▶ _Problem to work on_
All lines in the material below that contain "Тест" should be located and copied.

== Segment start ==

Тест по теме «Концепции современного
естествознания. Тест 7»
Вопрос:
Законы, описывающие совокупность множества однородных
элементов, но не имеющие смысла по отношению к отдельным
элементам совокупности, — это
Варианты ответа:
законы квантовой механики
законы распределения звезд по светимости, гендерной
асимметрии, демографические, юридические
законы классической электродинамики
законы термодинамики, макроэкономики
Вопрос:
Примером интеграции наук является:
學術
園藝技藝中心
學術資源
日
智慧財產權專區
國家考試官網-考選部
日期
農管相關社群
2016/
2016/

== Segment end ==

▶ _Answer for this exercise_
Тест по теме «Концепции современного
естествознания. Тест 7»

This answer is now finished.